Casamonica, Borghezio presenta un esposto in Procura. "I rom? Non posso parlarne..."

26 agosto 2015, Adriano Scianca
Casamonica, Borghezio presenta un esposto in Procura. 'I rom? Non posso parlarne...'
Nel giorno della cerimonia in suffragio di Vittorio Casamonica, che si è svolta nella chiesa di San Girolamo Emiliani a Morena, l'eurodeputato della Lega Nord, Mario Borghezio, riapre il dossier. Ma per farlo si recherà direttamente alla Procura della Repubblica per presentare un esposto. “Il clan è protetto da connivenze e omertà”, spiega a IntelligoNews. E aggiunge: “Facciamo verifiche anche sulla ditta che ha fatto i lavori in parrocchia...”. 

Borghezio, cosa andrà a fare giovedì mattina in Procura? 

«Ho intenzione di sottoporre all'attenzione del procuratore Pignatone un ventaglio di ipotesi di reato su cui credo sia opportuno indagare a proposito delle connivenze e delle omertà di cui ha goduto questo clan. Come è possibile, per esempio, che questi personaggi non siano indagati né per riciclaggio né per voto di scambio? Quali sono le coperture e le connivenze che hanno consentito a decine di famiglie appartenenti al clan di poter usufruire di alloggi pubblici pur avendo notoriamente redditi e tenore di vita non confacenti?
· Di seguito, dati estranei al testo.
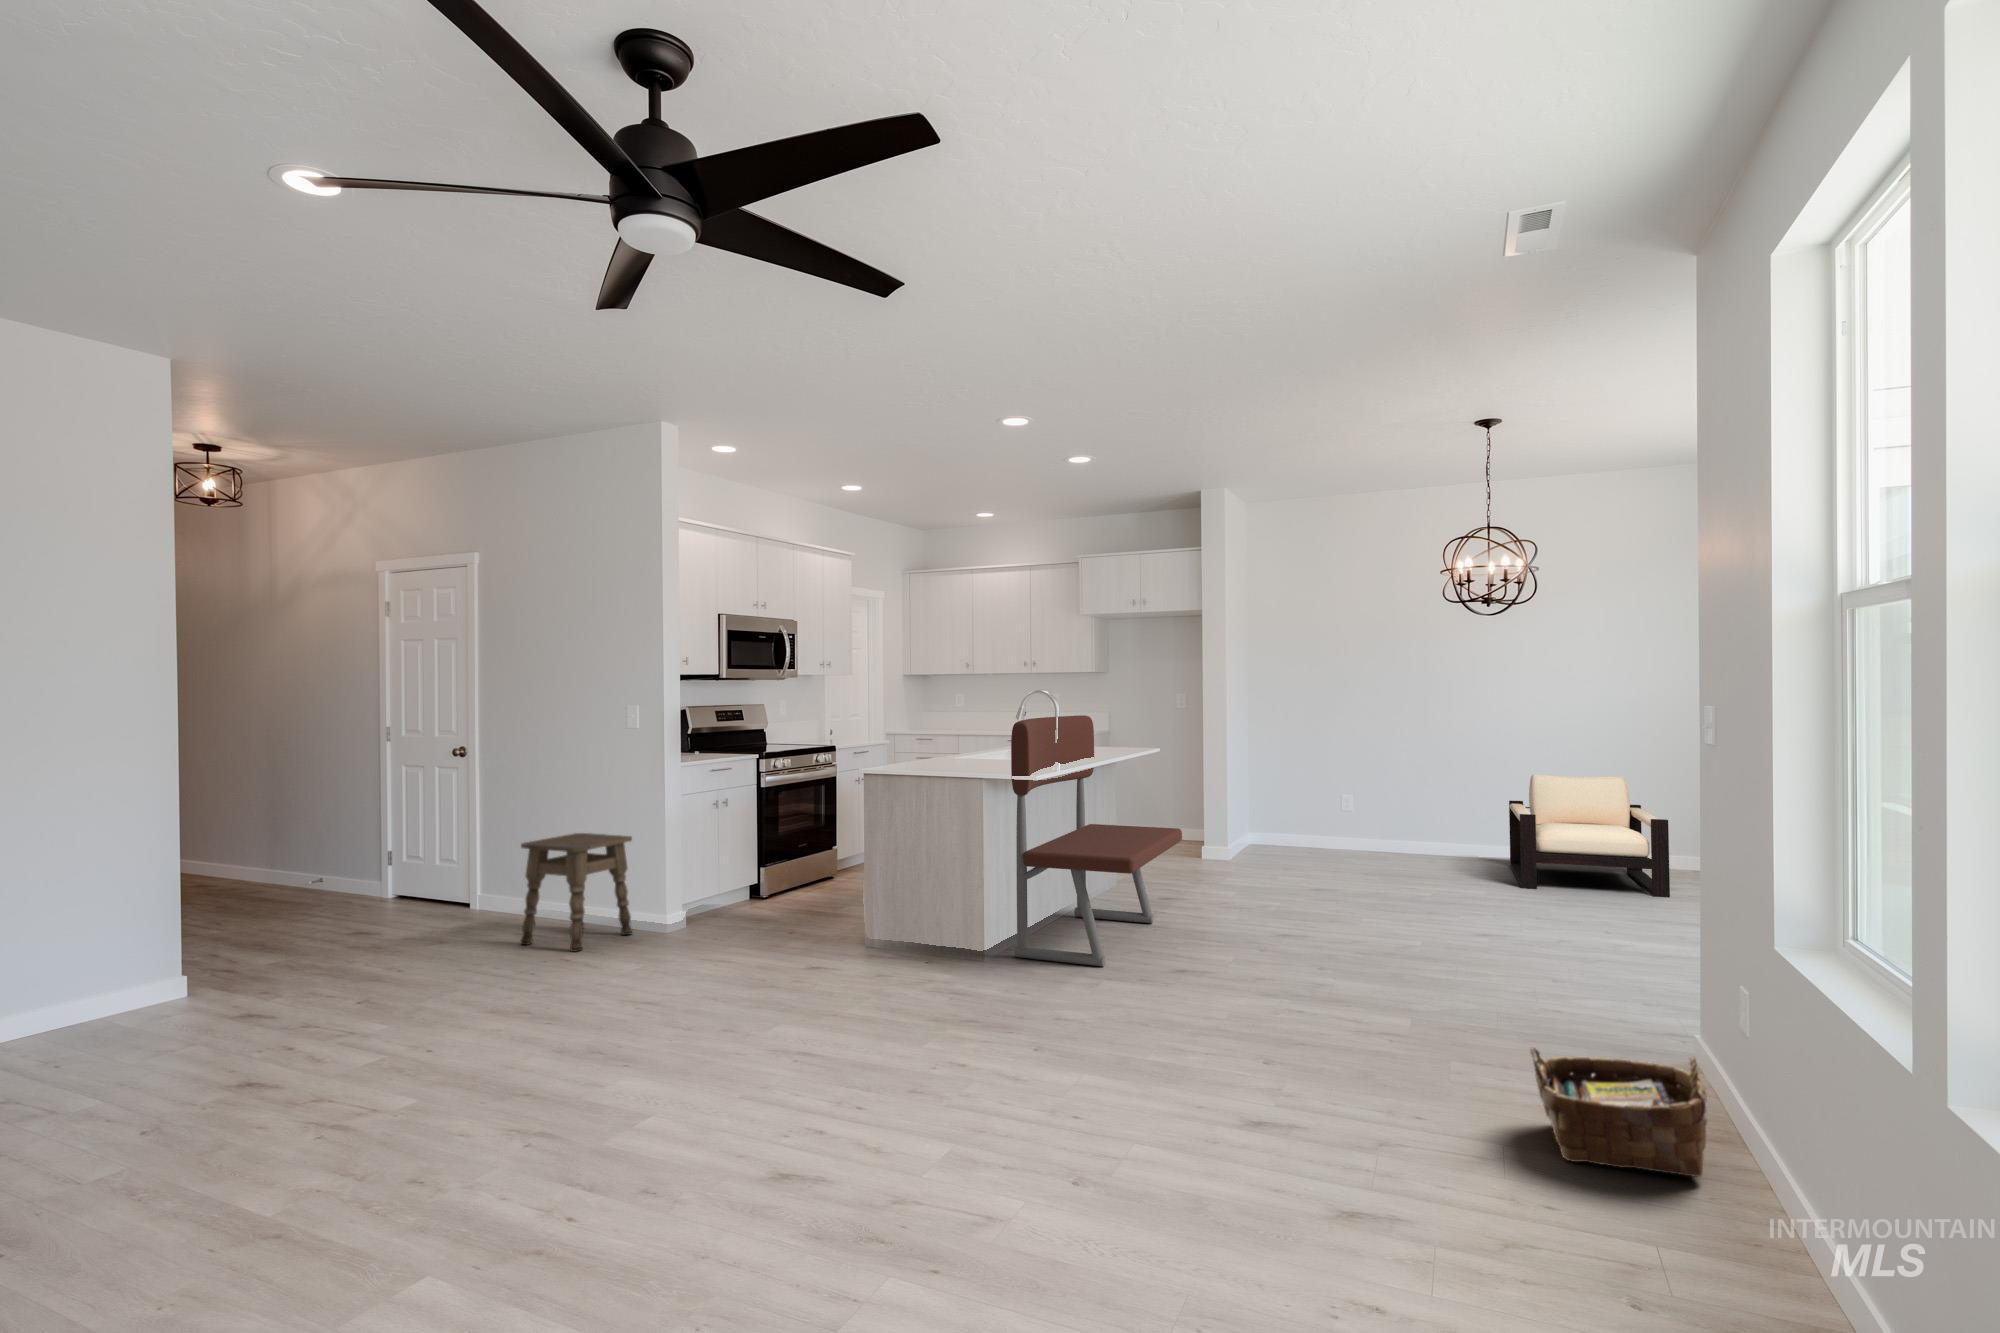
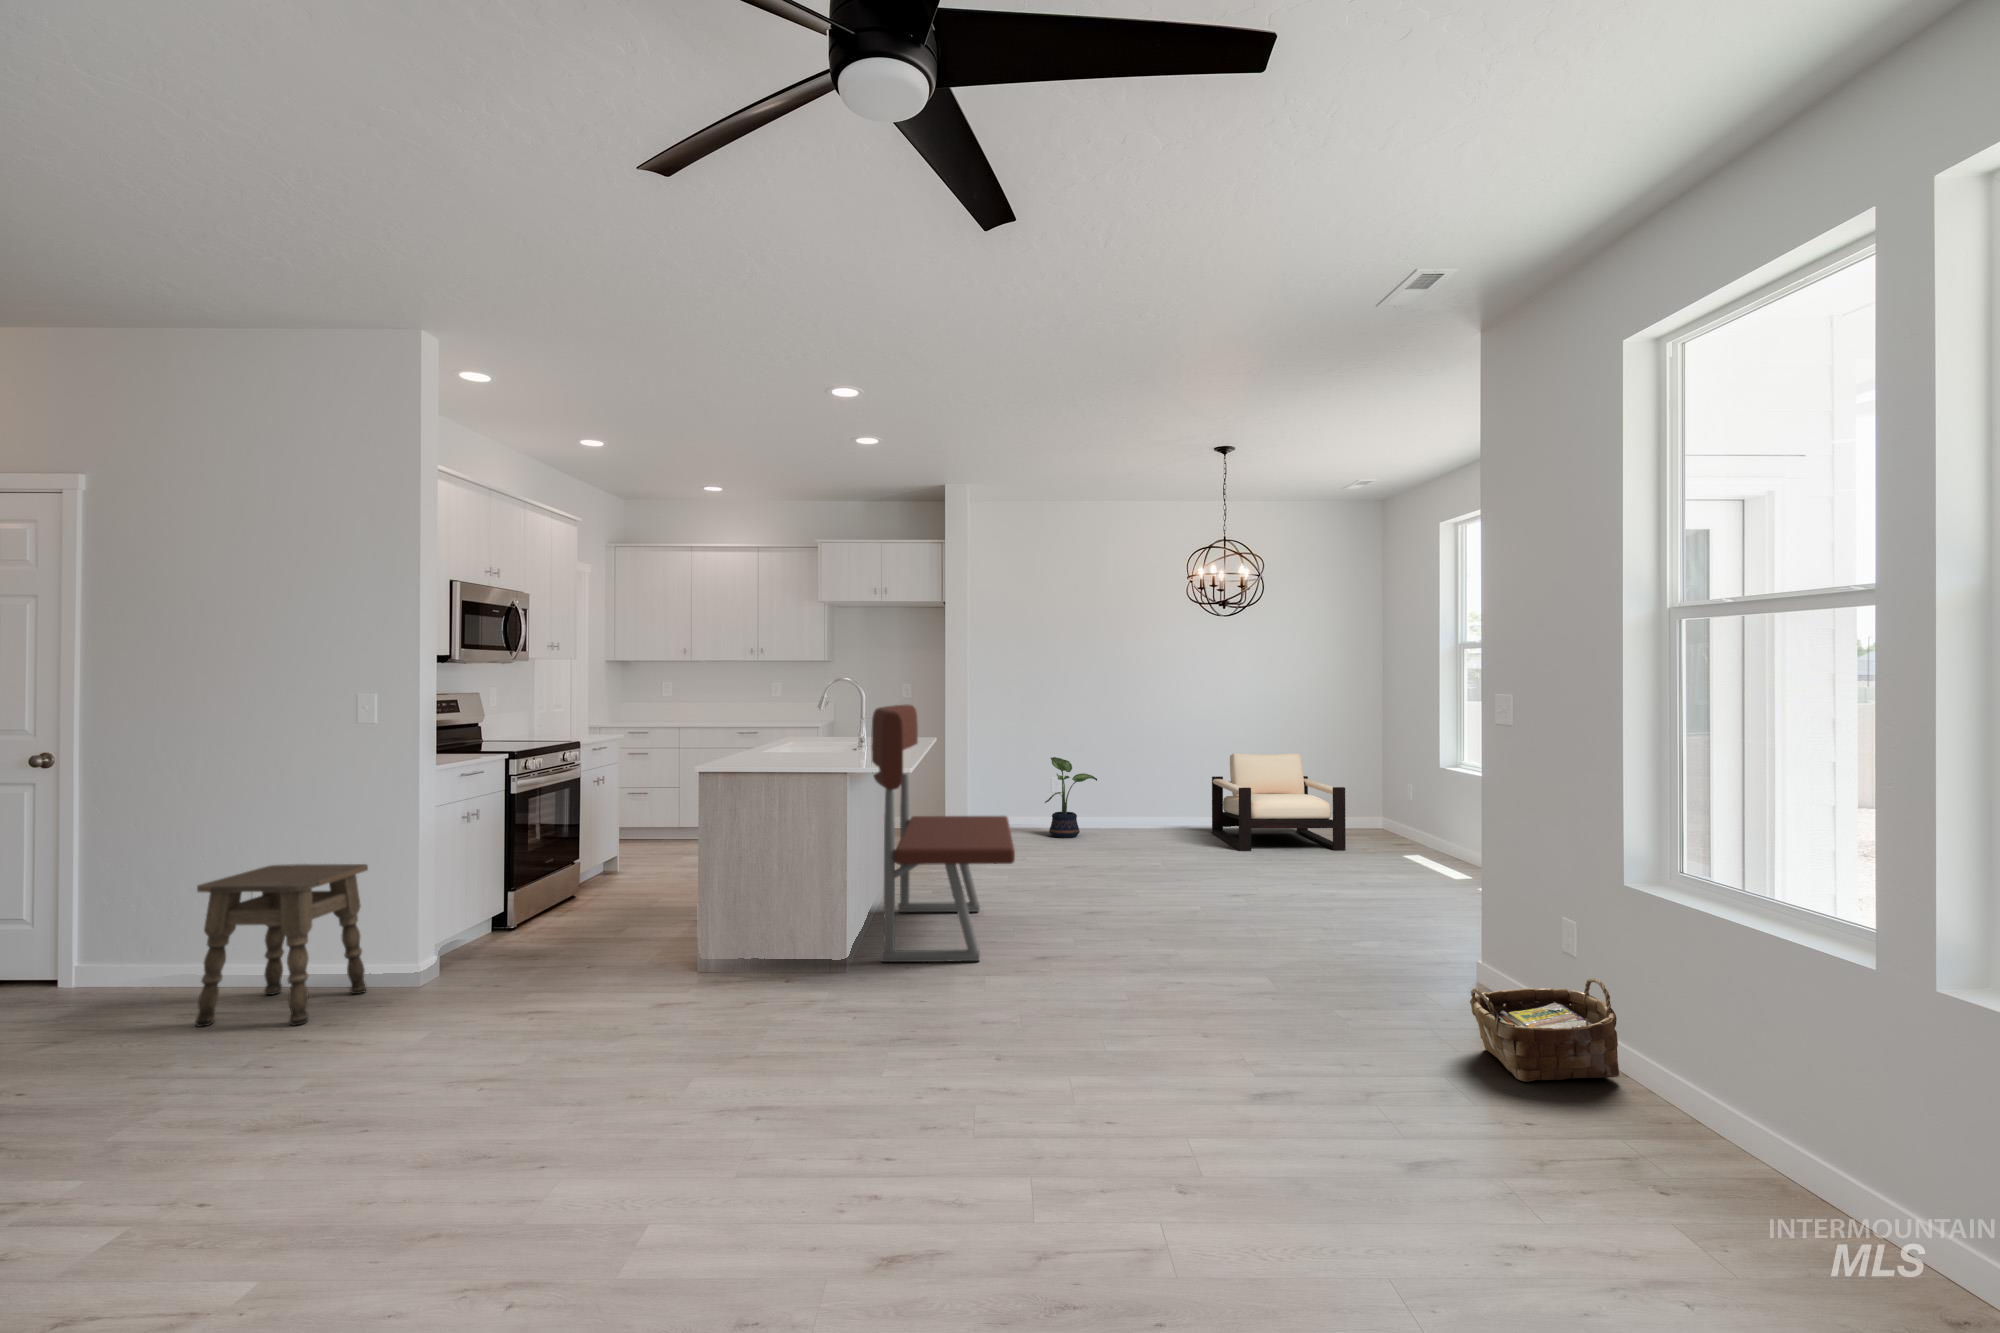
potted plant: none [1302,772,1364,860] -> present [1045,757,1097,838]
E poi c'è un'altra direzione in cui occorre fare chiarezza».

Quale? 

«Vorrei sapere se soggetti del clan Casamonica hanno svolto un ruolo di mediazione quando c'è stata l'emergenza dei campi riom a Roma». 

Lei parla apertamente di “protezioni e agganci politici”. Ha in mente qualche connivenza in particolare? 

«Mi sembra evidente che il perdurare dell'attività di controllo del territorio, di cui il fastoso funerale è stato solo l'ultimo esempio, dimostra come il clan sia protetto da una rete di connivenze pubbliche. Ma ho massima fiducia nella Procura». 

Lei chiede di indagare anche sulla parrocchia. C'è del marcio anche lì? 

«Sarebbe opportuno un controllo sui conti correnti della ditta incaricata dei lavori straordinari alla Chiesa in cui si sono svolti i funerali». 

La questione Casamonica riapre comunque la questione rom... 

«Guardi, io mi trincero dietro l'attività investigativa, non ho intenzione di dire altro su questa questione. Purtroppo per me è pericoloso dire quello che tutti gli italiani dicono. Evidentemente io sono un cittadino di serie B, dato che come dico qualcosa sui rom vengo subito denunciato, con procedimenti che vanno avanti anche celermente. Vede, io non faccio politica dando giudizi sui rom, mi limito a stimolare l'attività di indagine delle autorità competenti e a invocare una severità che evidentemente finora non c'è stata».